The Attention Mechanism in Neural Networks Explained with Examples

📚 Table of Contents

Introduction
Why Do We Need Attention?
How Attention Works
Types of Attention
Step-by-Step Example with Python
Summary
References

🚀 Introduction

Attention mechanism has revolutionized NLP and deep learning by allowing models to focus on relevant parts of the input when generating output—overcoming the bottleneck of fixed-size context vectors in classic encoder-decoder architectures.

❓ Why Do We Need Attention?

In vanilla Seq2Seq models, the encoder compresses the input into a fixed-size vector. This works fine for short sentences but fails with longer or complex ones.

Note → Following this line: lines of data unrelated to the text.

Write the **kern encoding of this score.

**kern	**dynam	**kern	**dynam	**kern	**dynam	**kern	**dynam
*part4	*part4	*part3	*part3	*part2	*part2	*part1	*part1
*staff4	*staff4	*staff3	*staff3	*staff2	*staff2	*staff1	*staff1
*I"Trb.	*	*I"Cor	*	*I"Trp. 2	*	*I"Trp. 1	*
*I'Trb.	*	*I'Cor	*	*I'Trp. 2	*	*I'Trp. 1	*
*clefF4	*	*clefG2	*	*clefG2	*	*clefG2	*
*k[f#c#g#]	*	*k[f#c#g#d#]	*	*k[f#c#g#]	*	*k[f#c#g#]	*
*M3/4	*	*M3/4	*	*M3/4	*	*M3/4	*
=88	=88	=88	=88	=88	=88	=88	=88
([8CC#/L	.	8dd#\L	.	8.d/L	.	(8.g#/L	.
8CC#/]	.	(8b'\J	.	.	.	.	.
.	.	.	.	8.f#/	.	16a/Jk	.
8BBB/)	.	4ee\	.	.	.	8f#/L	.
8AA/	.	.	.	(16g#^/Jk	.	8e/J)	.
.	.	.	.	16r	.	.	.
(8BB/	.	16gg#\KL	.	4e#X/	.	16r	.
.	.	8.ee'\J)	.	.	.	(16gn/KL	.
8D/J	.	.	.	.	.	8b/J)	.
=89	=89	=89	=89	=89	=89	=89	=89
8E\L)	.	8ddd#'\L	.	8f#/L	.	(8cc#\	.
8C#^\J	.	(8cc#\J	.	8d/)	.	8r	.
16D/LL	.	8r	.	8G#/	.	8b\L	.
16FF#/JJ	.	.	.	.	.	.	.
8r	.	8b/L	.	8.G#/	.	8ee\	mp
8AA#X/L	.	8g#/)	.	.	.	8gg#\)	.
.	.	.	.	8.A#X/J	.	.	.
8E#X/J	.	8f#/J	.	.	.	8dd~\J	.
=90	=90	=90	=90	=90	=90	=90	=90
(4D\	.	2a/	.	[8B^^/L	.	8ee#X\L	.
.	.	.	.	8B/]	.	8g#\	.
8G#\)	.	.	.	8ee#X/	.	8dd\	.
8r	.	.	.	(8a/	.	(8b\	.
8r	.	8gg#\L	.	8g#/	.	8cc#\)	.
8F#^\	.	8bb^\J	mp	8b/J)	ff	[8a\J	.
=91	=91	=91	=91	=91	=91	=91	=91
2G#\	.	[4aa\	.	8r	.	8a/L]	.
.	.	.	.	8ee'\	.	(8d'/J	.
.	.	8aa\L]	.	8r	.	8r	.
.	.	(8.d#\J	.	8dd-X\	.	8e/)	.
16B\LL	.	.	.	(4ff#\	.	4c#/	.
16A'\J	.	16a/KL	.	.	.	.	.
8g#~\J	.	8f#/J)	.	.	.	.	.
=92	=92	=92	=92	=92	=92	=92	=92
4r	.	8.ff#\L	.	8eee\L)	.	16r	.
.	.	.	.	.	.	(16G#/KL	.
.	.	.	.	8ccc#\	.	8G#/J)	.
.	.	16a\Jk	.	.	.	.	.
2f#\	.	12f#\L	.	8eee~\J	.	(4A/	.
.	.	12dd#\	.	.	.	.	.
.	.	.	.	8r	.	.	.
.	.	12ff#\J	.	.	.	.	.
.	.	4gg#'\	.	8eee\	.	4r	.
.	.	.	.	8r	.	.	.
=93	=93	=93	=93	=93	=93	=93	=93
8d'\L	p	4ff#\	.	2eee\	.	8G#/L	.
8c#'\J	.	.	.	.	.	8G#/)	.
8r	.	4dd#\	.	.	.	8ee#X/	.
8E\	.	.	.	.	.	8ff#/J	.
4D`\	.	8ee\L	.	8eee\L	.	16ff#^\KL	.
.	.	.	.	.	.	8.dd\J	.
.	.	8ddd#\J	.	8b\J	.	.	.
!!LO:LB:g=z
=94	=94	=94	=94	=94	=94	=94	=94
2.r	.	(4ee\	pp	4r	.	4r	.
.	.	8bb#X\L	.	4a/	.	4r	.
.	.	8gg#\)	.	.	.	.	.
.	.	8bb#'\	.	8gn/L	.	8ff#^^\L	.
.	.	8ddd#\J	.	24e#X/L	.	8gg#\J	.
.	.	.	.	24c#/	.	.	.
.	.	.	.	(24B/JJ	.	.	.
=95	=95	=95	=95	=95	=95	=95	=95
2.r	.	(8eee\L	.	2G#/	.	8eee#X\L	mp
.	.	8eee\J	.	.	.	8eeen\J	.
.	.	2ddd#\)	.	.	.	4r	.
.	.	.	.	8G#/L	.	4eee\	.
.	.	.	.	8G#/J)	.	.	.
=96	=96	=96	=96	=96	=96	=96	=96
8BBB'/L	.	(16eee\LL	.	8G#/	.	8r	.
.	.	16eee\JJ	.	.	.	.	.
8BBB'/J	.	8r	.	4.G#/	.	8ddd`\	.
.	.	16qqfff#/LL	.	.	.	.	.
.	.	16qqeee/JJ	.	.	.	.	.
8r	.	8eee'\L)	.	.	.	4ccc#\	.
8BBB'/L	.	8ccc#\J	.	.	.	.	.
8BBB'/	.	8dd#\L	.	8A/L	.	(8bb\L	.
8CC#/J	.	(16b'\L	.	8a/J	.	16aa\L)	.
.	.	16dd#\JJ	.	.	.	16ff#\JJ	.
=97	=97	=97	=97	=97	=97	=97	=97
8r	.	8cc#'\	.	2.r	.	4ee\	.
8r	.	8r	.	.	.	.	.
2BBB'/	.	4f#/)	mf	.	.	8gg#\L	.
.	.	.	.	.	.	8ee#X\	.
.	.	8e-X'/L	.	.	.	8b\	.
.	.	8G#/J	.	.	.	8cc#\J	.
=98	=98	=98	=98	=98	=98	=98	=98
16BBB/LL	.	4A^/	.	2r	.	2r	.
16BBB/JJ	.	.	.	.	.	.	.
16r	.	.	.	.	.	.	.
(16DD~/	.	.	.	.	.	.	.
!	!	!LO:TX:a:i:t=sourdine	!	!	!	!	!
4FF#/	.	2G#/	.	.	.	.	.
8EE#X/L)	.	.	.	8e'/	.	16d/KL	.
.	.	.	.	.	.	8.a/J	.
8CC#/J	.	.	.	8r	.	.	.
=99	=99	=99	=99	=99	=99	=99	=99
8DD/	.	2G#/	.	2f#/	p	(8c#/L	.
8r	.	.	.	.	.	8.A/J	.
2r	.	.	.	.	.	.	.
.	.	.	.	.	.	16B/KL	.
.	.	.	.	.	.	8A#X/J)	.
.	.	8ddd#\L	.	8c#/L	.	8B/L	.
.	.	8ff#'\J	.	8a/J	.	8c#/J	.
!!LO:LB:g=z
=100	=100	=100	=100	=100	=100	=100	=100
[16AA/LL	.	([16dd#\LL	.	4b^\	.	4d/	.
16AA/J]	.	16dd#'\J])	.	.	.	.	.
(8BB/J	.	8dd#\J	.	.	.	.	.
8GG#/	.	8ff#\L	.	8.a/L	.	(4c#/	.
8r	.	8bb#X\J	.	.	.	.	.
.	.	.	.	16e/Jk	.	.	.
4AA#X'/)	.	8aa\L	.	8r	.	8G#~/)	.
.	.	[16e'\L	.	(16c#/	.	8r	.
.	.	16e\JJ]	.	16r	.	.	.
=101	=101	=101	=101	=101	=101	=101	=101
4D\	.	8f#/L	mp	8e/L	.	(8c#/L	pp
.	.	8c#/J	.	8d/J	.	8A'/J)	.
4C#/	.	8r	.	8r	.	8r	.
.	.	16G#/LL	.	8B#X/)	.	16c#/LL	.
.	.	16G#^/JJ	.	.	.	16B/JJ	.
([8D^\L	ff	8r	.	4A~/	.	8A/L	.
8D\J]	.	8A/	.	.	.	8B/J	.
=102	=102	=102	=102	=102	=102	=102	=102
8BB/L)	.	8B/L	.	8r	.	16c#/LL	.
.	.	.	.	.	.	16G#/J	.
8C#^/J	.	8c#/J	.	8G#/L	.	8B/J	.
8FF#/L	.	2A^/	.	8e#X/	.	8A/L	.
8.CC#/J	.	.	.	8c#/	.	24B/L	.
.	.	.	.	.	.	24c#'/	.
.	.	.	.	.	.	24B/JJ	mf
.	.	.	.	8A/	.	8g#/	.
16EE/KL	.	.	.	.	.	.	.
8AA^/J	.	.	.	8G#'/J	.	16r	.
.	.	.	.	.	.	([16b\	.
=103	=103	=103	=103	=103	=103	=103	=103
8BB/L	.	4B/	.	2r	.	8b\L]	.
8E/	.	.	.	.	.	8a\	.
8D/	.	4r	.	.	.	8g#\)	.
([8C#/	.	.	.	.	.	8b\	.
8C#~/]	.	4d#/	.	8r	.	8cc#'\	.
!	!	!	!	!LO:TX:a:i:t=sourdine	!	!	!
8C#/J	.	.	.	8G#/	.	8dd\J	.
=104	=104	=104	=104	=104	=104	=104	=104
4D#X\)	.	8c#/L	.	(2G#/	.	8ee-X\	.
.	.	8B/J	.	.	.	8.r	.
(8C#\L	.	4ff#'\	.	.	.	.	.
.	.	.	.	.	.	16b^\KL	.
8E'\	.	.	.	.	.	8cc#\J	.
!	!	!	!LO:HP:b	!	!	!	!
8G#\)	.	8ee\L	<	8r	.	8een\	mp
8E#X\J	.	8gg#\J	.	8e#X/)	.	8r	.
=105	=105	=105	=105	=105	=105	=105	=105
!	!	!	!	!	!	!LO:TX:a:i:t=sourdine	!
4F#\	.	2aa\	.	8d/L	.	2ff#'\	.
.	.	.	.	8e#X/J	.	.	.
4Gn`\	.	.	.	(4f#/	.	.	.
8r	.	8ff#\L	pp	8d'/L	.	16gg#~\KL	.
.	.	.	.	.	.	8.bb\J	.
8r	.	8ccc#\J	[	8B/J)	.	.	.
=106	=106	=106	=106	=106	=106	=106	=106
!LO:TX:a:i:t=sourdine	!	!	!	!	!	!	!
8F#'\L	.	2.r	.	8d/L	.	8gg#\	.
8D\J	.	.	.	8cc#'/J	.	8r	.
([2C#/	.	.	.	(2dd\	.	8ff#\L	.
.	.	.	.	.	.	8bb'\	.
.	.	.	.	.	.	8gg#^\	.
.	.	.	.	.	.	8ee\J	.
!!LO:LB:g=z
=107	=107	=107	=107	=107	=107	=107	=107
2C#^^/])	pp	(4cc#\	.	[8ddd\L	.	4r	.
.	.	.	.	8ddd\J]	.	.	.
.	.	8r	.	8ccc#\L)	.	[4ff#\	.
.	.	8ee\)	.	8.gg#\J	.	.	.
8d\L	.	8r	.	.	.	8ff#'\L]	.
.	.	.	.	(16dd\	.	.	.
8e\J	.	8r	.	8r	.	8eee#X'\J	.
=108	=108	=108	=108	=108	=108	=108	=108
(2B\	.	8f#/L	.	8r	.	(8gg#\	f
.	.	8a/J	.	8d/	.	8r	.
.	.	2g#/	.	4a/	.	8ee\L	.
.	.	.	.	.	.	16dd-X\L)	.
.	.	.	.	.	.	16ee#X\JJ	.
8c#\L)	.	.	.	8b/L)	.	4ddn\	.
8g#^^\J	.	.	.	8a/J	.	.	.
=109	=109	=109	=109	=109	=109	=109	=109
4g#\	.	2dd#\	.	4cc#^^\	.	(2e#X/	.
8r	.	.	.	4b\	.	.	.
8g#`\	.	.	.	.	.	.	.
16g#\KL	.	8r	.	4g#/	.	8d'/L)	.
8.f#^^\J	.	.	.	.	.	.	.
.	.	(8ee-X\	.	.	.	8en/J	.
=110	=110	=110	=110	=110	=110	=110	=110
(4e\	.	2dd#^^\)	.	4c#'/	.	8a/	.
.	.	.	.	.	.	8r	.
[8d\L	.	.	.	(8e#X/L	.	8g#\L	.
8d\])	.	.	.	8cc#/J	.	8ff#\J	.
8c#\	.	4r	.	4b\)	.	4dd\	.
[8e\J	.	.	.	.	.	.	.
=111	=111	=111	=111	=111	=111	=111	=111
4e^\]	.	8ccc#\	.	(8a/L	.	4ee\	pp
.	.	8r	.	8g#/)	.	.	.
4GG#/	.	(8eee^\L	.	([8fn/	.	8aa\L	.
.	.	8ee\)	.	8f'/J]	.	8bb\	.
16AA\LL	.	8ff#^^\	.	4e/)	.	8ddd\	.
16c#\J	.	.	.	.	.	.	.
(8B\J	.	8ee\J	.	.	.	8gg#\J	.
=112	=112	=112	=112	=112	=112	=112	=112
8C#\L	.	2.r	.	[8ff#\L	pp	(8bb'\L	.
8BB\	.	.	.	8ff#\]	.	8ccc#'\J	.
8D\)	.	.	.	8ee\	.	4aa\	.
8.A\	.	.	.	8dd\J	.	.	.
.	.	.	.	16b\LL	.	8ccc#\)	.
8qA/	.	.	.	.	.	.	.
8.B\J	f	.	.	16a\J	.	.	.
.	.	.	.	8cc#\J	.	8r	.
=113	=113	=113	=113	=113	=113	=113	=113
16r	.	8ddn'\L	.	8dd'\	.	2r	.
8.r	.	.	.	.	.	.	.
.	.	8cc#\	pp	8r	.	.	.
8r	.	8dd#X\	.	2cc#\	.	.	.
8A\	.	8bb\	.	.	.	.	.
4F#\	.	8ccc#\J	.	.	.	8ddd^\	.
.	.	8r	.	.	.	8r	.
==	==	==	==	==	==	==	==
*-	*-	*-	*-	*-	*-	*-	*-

Attention solves this by dynamically weighting all encoder outputs during decoding.

🔍 How Attention Works

In each decoding step:

Compare the decoder’s current state with all encoder outputs.
Compute alignment scores.
Apply softmax to get attention weights.
Compute a context vector as the weighted sum of encoder outputs.
Combine it with the decoder state to predict the next token.

🧠 Types of Attention

Additive Attention (Bahdanau)
Dot-Product Attention (Luong)
Self-Attention (used in Transformers)

We’ll implement Additive Attention as it’s easier to understand.

🛠️ Step-by-Step Example with Python

📌 Installing Dependencies

pip install torch numpy

📌 Preparing Data

We’ll use a dummy dataset for clarity.

import torch
import torch.nn as nn
import torch.nn.functional as F

# Simulate encoder outputs (sequence of hidden states) and decoder hidden state
encoder_outputs = torch.randn(5, 1, 16)  # 5 timesteps, batch size 1, hidden size 16
decoder_hidden = torch.randn(1, 1, 16)   # current decoder hidden state

🔧 Implementing Additive Attention

class AdditiveAttention(nn.Module):
    def __init__(self, hidden_size):
        super(AdditiveAttention, self).__init__()
        self.attn = nn.Linear(hidden_size * 2, hidden_size)
        self.v = nn.Parameter(torch.rand(hidden_size))

    def forward(self, hidden, encoder_outputs):
        # Repeat decoder hidden state across sequence length
        seq_len = encoder_outputs.size(0)
        hidden = hidden.repeat(seq_len, 1, 1)

        # Calculate energy
        energy = torch.tanh(self.attn(torch.cat((hidden, encoder_outputs), dim=2)))
        energy = energy.transpose(1, 2)  # reshape for batch matrix multiplication

        # Learnable vector for scoring
        v = self.v.repeat(encoder_outputs.size(1), 1).unsqueeze(1)

        # Compute attention weights
        attention_weights = torch.bmm(v, energy).squeeze(1)
        return F.softmax(attention_weights, dim=1)

➕ Using It in Practice

# Instantiate and apply attention mechanism
attention = AdditiveAttention(hidden_size=16)
weights = attention(decoder_hidden, encoder_outputs)
print("Attention weights:", weights)

This will output attention weights for each encoder timestep — showing how much the decoder focuses on each input position during prediction.

🎯 Summary

Attention allows neural networks to dynamically focus on relevant parts of the input. It’s the foundation of modern architectures like Transformers and improves performance on tasks like translation, summarization, and more.